Even though it was during the days of apartheid, Elisabeth insisted that the women share rooms. They would sleep together in large rooms filled with bunk beds. They would eat together in the same dining room. Wealthy white women. Poor black women. Women whose lives never intersected except in the roles of boss and servant.
The first night the tension was unbearable and the staff feared the whole thing was going to blow up in their faces. Then they got down to work. One by one, women started sharing their stories with the group. A black woman told of a childhood made unbearable with the rapes of a father or molestations of a brother. The thing was, many of the white women had the same stories.
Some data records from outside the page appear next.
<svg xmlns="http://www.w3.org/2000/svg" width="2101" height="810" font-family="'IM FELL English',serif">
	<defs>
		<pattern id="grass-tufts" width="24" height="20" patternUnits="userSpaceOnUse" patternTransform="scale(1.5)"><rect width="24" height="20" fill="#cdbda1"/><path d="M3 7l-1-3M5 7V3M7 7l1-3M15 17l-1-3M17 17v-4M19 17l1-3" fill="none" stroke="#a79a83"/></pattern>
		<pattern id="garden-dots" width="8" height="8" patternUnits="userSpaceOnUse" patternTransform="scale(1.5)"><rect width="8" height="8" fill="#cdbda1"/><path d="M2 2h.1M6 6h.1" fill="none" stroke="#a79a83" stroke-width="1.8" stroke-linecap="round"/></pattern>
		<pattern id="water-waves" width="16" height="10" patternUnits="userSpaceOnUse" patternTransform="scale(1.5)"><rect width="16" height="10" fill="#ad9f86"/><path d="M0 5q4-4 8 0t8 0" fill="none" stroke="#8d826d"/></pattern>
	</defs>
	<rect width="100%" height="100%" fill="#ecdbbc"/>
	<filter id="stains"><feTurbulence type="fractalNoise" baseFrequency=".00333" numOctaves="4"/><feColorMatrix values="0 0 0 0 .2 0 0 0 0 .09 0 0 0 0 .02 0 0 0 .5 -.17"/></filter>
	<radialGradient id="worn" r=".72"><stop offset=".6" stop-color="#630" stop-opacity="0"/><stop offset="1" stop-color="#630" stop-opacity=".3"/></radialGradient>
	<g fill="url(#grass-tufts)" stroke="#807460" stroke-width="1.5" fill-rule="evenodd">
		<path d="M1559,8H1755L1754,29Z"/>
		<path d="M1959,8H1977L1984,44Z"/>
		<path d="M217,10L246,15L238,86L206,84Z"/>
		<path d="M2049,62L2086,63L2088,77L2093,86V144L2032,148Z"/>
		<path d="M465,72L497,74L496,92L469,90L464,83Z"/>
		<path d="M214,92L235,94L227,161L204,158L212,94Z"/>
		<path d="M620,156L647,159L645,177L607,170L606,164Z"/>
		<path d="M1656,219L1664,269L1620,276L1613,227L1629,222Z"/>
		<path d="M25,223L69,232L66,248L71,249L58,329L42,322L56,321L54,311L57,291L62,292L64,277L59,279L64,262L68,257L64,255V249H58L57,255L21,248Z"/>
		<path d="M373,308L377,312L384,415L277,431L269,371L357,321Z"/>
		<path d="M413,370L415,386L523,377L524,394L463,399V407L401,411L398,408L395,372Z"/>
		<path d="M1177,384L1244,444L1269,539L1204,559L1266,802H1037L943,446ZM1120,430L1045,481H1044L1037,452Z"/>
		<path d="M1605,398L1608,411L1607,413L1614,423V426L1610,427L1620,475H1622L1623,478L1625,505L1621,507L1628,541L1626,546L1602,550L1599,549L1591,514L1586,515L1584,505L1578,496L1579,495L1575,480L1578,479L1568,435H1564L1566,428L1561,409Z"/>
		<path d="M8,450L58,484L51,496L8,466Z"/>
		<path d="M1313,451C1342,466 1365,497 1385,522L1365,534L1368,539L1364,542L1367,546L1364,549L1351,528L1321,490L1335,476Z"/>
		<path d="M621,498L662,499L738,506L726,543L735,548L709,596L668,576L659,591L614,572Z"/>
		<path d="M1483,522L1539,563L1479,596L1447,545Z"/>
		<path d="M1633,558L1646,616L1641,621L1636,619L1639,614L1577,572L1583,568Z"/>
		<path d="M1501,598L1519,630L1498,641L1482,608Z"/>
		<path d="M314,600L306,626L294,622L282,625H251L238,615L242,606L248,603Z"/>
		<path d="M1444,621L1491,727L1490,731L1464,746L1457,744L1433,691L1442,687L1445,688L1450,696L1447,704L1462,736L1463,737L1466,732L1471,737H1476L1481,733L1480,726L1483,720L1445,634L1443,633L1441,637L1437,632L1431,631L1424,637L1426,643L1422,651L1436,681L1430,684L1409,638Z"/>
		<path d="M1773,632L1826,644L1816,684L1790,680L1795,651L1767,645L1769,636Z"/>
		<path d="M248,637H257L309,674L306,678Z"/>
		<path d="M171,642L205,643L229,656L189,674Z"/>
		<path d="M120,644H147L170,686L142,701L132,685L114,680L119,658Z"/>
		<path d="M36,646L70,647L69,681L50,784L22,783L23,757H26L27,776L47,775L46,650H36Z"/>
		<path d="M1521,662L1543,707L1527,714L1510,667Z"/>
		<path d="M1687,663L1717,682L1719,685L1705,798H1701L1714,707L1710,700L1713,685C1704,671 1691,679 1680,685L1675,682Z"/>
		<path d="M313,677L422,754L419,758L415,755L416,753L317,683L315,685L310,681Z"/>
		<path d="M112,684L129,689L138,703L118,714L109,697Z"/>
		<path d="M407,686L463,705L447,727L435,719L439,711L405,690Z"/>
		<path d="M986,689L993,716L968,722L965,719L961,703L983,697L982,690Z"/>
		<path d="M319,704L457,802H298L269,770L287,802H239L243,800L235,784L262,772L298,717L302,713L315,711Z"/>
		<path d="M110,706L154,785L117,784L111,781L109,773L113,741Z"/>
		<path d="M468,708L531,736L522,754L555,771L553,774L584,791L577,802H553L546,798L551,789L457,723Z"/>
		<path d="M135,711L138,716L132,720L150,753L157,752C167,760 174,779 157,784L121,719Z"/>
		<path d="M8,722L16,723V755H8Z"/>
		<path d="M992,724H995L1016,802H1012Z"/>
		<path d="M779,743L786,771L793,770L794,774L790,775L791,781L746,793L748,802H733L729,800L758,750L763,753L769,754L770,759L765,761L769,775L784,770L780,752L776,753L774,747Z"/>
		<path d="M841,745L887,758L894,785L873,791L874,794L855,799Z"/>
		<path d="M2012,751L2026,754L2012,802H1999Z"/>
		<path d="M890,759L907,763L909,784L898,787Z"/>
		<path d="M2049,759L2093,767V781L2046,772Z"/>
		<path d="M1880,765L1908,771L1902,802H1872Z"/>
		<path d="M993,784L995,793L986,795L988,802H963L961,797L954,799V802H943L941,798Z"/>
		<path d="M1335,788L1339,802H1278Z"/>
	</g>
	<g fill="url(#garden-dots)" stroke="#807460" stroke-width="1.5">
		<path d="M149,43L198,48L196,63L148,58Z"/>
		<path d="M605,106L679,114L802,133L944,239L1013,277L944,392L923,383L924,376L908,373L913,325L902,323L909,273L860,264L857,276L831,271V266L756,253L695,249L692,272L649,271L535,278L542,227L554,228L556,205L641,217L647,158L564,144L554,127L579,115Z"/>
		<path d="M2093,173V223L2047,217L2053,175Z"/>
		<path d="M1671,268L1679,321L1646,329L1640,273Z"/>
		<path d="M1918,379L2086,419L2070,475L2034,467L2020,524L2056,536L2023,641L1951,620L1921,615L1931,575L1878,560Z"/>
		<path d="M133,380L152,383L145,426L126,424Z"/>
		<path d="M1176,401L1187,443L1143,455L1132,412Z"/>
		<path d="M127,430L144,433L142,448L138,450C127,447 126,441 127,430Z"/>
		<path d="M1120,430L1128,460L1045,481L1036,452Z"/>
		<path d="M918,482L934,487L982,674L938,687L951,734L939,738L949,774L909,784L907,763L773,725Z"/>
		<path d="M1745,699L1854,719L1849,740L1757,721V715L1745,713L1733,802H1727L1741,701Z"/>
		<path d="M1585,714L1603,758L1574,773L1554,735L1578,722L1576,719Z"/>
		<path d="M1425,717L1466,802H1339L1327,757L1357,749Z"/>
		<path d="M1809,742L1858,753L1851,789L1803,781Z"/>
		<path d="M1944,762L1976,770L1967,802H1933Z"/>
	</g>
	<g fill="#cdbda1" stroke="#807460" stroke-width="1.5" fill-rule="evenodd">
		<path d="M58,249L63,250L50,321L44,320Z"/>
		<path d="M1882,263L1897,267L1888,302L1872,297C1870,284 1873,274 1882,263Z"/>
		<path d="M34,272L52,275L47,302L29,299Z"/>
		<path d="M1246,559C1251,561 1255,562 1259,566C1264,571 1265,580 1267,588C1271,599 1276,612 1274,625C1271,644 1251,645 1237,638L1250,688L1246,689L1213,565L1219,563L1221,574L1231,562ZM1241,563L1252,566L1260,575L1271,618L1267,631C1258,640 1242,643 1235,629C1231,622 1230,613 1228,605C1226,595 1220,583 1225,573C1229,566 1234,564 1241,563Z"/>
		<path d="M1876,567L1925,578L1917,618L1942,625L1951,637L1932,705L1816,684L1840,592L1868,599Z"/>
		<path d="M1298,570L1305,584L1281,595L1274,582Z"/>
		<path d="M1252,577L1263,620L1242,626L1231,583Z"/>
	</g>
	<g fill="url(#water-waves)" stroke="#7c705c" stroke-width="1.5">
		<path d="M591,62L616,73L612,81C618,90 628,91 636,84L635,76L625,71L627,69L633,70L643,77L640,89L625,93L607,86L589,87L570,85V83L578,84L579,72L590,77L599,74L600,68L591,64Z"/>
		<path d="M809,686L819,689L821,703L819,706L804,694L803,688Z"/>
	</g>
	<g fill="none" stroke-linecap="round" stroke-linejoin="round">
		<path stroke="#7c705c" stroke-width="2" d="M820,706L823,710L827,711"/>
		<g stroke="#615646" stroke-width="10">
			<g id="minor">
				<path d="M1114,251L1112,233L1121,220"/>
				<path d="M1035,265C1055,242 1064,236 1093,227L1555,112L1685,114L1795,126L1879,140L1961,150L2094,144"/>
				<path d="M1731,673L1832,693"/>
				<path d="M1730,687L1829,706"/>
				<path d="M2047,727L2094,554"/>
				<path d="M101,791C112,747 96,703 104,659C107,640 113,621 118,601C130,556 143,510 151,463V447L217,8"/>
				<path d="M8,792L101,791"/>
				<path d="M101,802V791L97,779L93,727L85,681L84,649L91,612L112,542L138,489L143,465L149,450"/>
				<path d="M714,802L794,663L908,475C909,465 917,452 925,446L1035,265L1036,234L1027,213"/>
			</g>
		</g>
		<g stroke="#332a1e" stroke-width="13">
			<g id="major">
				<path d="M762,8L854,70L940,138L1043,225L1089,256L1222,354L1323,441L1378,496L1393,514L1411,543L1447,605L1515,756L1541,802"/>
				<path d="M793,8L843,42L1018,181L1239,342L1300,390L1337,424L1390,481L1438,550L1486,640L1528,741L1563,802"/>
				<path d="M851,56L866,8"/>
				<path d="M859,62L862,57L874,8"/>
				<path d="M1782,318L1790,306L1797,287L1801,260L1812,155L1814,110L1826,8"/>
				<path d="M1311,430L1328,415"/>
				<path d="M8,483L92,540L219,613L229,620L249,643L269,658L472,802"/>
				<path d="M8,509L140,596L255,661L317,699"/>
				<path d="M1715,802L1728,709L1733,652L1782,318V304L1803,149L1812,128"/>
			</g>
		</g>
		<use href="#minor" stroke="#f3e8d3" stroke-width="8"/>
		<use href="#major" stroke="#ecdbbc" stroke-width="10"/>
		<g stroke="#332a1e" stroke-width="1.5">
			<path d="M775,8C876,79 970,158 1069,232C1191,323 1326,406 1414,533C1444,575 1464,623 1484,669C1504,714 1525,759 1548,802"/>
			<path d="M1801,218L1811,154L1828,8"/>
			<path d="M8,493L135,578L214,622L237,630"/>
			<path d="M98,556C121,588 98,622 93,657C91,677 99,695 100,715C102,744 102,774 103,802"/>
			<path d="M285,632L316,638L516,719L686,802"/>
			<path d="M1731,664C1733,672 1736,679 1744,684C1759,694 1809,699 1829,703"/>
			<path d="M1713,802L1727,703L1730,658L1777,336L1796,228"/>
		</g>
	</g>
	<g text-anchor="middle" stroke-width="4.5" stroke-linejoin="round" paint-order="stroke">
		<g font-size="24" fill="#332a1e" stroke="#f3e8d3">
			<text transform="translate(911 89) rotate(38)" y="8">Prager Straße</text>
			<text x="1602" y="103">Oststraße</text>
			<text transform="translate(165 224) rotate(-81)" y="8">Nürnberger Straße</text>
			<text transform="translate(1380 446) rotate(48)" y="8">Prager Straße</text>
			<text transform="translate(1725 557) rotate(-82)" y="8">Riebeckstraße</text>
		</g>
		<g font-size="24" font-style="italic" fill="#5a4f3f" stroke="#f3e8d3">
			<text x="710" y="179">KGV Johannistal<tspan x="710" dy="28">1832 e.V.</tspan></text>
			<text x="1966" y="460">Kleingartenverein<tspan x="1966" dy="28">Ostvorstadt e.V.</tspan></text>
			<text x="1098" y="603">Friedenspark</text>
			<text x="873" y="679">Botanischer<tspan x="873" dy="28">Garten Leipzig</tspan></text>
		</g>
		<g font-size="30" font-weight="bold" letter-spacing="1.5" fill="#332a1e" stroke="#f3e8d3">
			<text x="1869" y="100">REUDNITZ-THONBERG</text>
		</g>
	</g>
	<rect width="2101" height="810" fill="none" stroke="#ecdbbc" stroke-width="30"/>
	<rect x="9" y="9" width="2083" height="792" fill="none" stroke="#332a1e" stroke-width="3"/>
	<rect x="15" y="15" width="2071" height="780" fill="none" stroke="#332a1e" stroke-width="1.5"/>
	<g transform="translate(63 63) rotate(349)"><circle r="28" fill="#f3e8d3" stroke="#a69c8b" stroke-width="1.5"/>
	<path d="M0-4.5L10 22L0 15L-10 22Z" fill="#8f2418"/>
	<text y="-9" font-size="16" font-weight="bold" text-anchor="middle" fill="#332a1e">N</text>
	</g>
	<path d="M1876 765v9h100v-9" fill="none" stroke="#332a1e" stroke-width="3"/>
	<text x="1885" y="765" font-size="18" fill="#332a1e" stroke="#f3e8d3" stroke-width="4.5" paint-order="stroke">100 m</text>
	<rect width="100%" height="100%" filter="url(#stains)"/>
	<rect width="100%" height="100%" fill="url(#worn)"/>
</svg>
Their lives could not have been more different. They lived in completely different worlds. And yet, after the externals of class and position were peeled away they weren’t so different at all. Black and white, they’d lost people whom they’d loved. Black and white, they’d been profoundly hurt. Rich, poor, black, white… when you open them up our hearts are not that different. Hearts beat. Hearts hope. Hearts hurt.
On the last night of workshops the participants traditionally put on a talent show. On this night, black and white women came in together. They’d shredded paper to make traditional tribal leggings. Together they came in doing a traditional tribal dance.
I don’t know what happened to those women after they left the workshop. But I can promise you that they never looked at the “other” in quite the same way.
One of the benefits of doing the work I do is I get to hear people’s stories. From time to time someone comes into my office whom I’d probably think of as “other” out in the world. But then they tell their stories. They share their pain and their fear and their shame and their guilt. And I am reminded we are not so different.
I truly believe that if there is to be healing in our current culture, it will not come without the telling of our stories. We need places where people can speak. And spaces where people can listen with open hearts. Not the kind of listening that’s really looking for places to attack, places to prove the other person wrong. But the kind of listening, as St. Francis says, that seeks to understand as much to be understood. We don’t have to always end in agreement. But if we can hear each other, then we do not have to shoot each other.